Defense attorney Kelly Gleason had asked the federal courts to stop Hall from being put to death after other attempts in state courts and with Tennessee's governor had failed. But late Thursday, the U.S. Supreme Court rejected the inmate's 11th-hour request for a stay of execution. The court gave no explanation for its decision.
Previously, Hall's attorneys had been fighting for months to delay the execution plan, arguing that courts should have had the opportunity to weigh new questions surrounding a possible biased juror who helped hand down the death sentence decades ago against Hall, who was formerly known as Leroy Hall Jr.
The woman — simply known as "Juror A"— acknowledged publicly for the first time this year that she failed to disclose she had been repeatedly raped and abused by her former husband during Hall's jury selection process. Hall's attorneys argued the omission deprived him of a fair and impartial jury — a right protected in both the Tennessee and U.S. constitutions
However, both the Tennessee Supreme Court and Gov. Bill Lee declined to step in despite pleas from Hall's attorneys for more time to explore the possible legal concerns.

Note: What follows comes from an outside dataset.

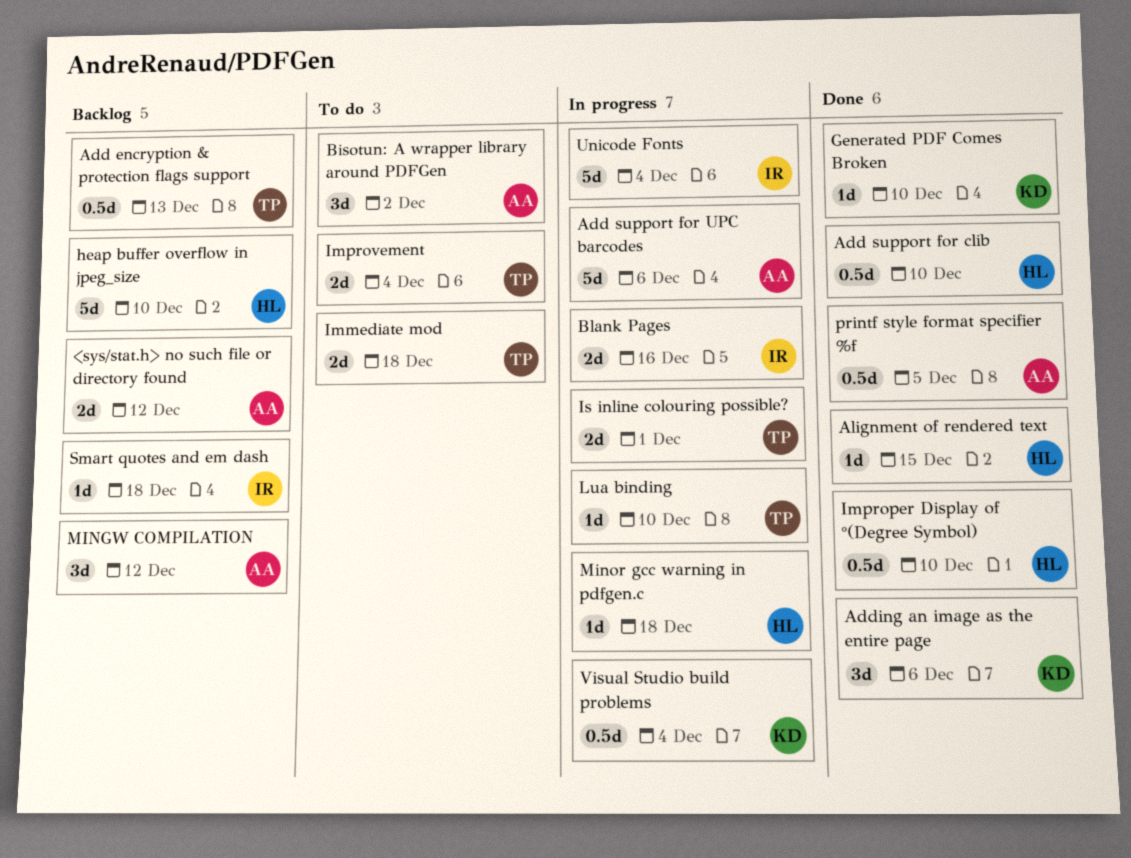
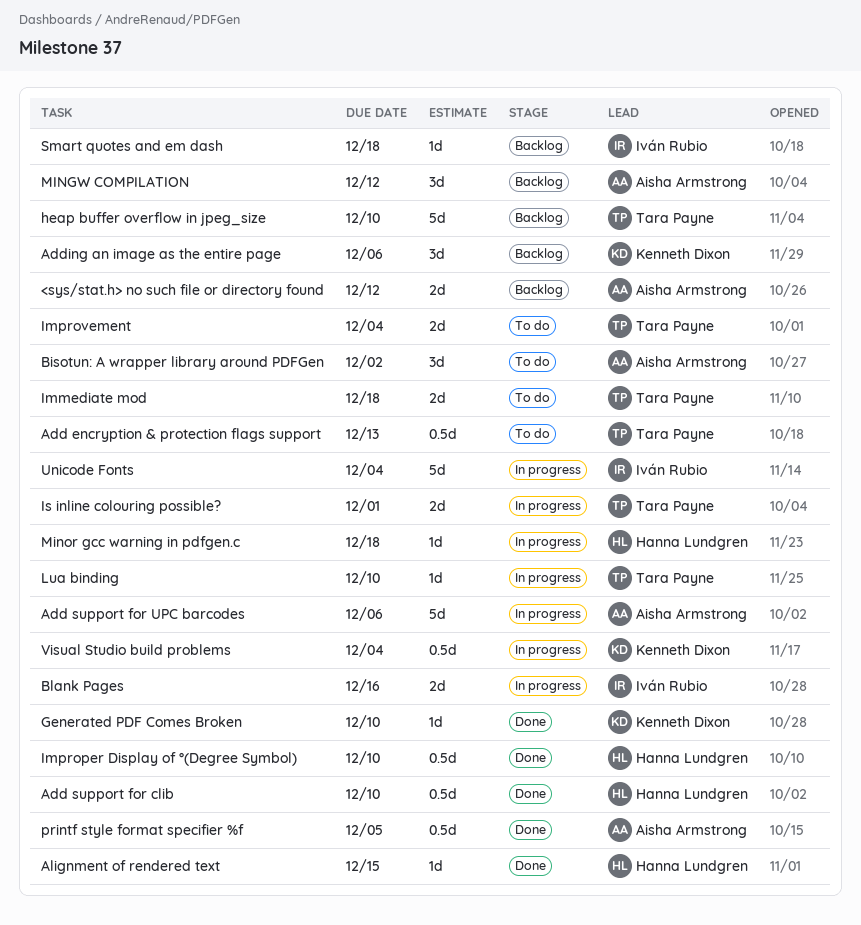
Add encryption & protection flags support, status: Backlog -> To do
Adding an image as the entire page, status: Done -> Backlog
heap buffer overflow in jpeg_size, owner: Hanna Lundgren -> Tara Payne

Lee, a Republican, has not intervened in any of the four execution cases that have come across his desk since he became governor in January. He also has previously declined to weigh in on whether he approves of the state's increased usage of the electric chair, noting instead that it's a legal option in Tennessee.
The U.S. Supreme Court has never ruled on whether use of the electric chair violates the 8th Amendment ban on cruel and unusual punishment, but it came close about 20 years ago after a series of botched electrocutions in Florida.
Meanwhile, state courts in Georgia and Nebraska have declared the electric chair unconstitutional.
The high court has also neither set an upper age limit for executions nor created an exception for a physical infirmity.
Tennessee is one of six states in which inmates can choose the electric chair, but it's the only state that has used the chair in recent years. Three out of five recent inmates put to death in Tennessee have chosen the chair since the state began resuming executions in August 2018.